To evaluate model performance, the correlation coefficient (R), mean squared error (MSE), mean absolute percentage error (MAPE) and variance account for (VAF) were used as measures of accuracy. MSE, R, MAPE and VAF could be defined, respectively, as follows (e.g., Rezaei et al. 2011; Fattahi 2015a, b; Mostafaeipour et al. 2018; Mehrdanesh et al. 2019; Hasanipanah et al. 2018a, b, 2020a, b, c, d; Gao et al. 2020; Jing et al. 2020; Ramezanalizadeh et al. 2020a, b; Yu et al. 2020a; Zhou et al. 2020):

$${\text{MSE}} = \frac{1}{n}\sum \left( {a - p} \right)^{2}$$
(17)
$$R = \frac{n(\sum ap) - (\sum a)(\sum p)}{{\sqrt {\left[ {n\sum a^{2} - (\sum a)^{2} } \right]\left[ {n\sum p^{2} - (\sum p)^{2} } \right]} }}$$
(18)
$${\text{MAPE}} = \left[ {\frac{1}{n}\sum \frac{{\left| {a - p} \right|}}{{a_{m} }}} \right] \times 100$$
(19)
$${\text{VAF}} = \left[ {1 - \frac{{{\text{var}} \left( {a - p} \right)}}{{{\text{var}}a_{m} }}} \right] \times 100$$
(20)

where a, p and n are actual value, predicted value and observations number, respectively.

Results and Discussion

In this study, the RVR-GWO and RVR-BA models were proposed to predict PPV. The results obtained from the comparative experiments (MSE, R, MAPE and VAF) on these two hybrid intelligence models are listed in Table 4. It is worth mentioning that the lowest MSE and MAPE, and the highest R and VAF are the most ideal results. Table 4 shows that, in the testing phase, the RVR-GWO model (with R = 0.915, MSE = 7.920, MAPE = 15.343 and VAF = 83.476%) is more accurate than the RVR-BA model (with R = 0.867, MSE = 8.551, MAPE = 16.109 and VAF = 75.012%) in predicting PPV. In addition, a correlation between the estimated and measured PPV for all 76 data points is depicted in Figure 6. This figure indicates the RVR-GWO model possessed a superior predictive capacity over the RVR-BA model for predicting PPV because a very close agreement was obtained between the measured and predicted PPV. Moreover, comparison of PPV estimated by the RVR-BA and RVR-GWO models and the measured PPV for all 76 data points is depicted in Figures 7 and 8, respectively. Furthermore, the Taylor diagram related to predictive models related to all data points is shown in Figure 9. These figures and Table 4 show that the RVR-GWO and RVR-BA models were able to successfully estimate PPV; however, the RVR-GWO performed better than the RVR-BA in both training and testing datasets.

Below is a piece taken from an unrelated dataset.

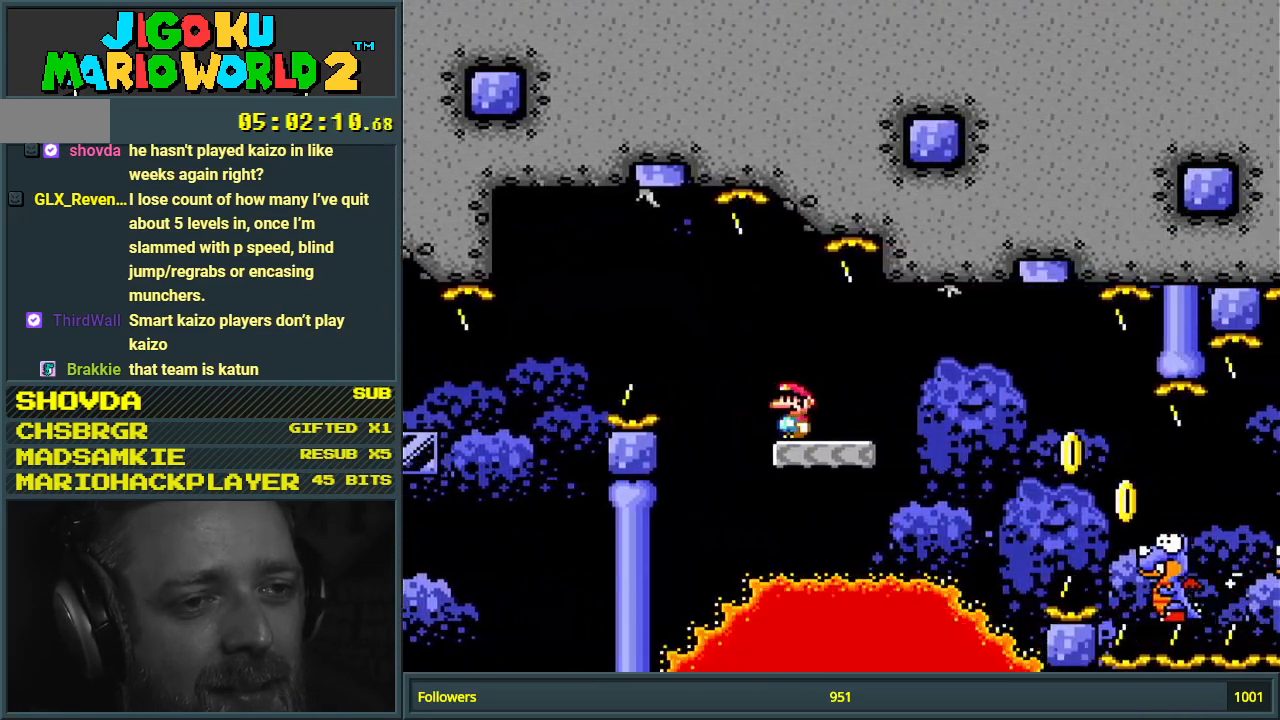
{"buttons": ["Y", "DPAD_RIGHT"], "events": [[50, "DPAD_RIGHT", "down"], [383, "B", "down"], [483, "B", "up"]]}
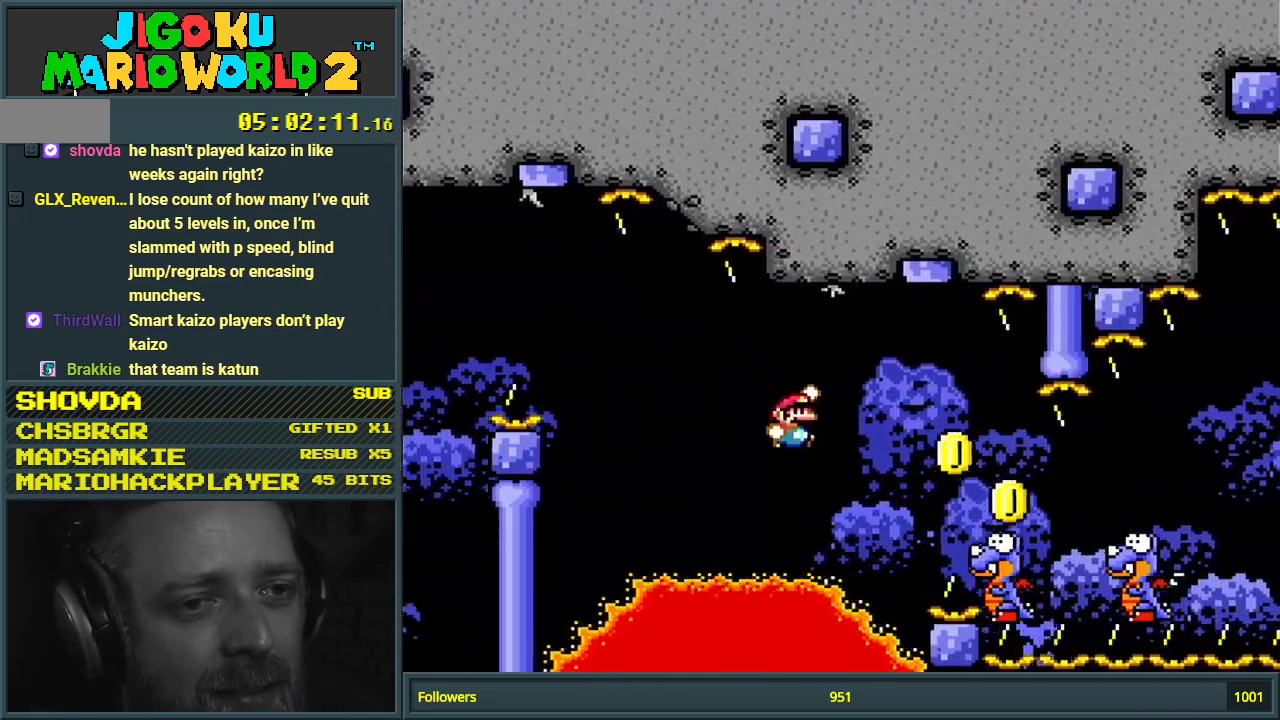
{"buttons": ["B", "Y"], "events": [[50, "DPAD_RIGHT", "up"], [83, "B", "down"], [83, "DPAD_LEFT", "down"], [167, "DPAD_LEFT", "up"], [200, "DPAD_RIGHT", "down"], [433, "DPAD_RIGHT", "up"]]}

Table 4 Performance indices for the two hybrid intelligent models
Figure 6
figure 6

Plots of estimated PPV versus measured PPV: (a) RVR-BA; (b) RVR-GWO

Figure 7
figure 7

Errors of PPV estimation for training datasets using: (a) RVR-BA; (b) RVR-GWO

Figure 8
figure 8

Errors of PPV estimation for testing datasets using: (a) RVR-BA; (b) RVR-GWO

Figure 9
figure 9

Taylor diagram for all data points

Conclusions

Ground vibration induced by blasting is a major concern in surface mines because it can cause damage to nearby structures. Therefore, predicting ground vibration is a practical need, especially for safety issues. The objective of this study was the development of two advanced machine learning models to predict ground vibration in the Harapan Ramai granite quarry located in Malaysia. To do so, the RVR-BA and RVR-GWO models were developed. Totally, 95 sets of data were used to develop the two models. Then, the performances of the developed models were checked through comparative experiments using MSE, R, MAPE and VAF%. The main conclusions of the research are the following:

  • The proposed RVR-GWO model was more effective and robust than the proposed RVR-BA model in predicting ground vibration. This confirms the effectiveness of the GWO in optimizing the RVR performance and its capacity for generalization.

  • The proposed RVR-GWO model can be addressed as a powerful tool for the prediction of other phenomena induced by mine blasting such as flyrock and air-overpressure.

  • For future research, it is interesting to develop the RVR model optimized with other metaheuristic algorithms such as water wave optimization, wind-driven optimization, simplified swarm optimization, shark smell optimization, sine cosine algorithm, locust swarm algorithm, krill herd algorithm, etc.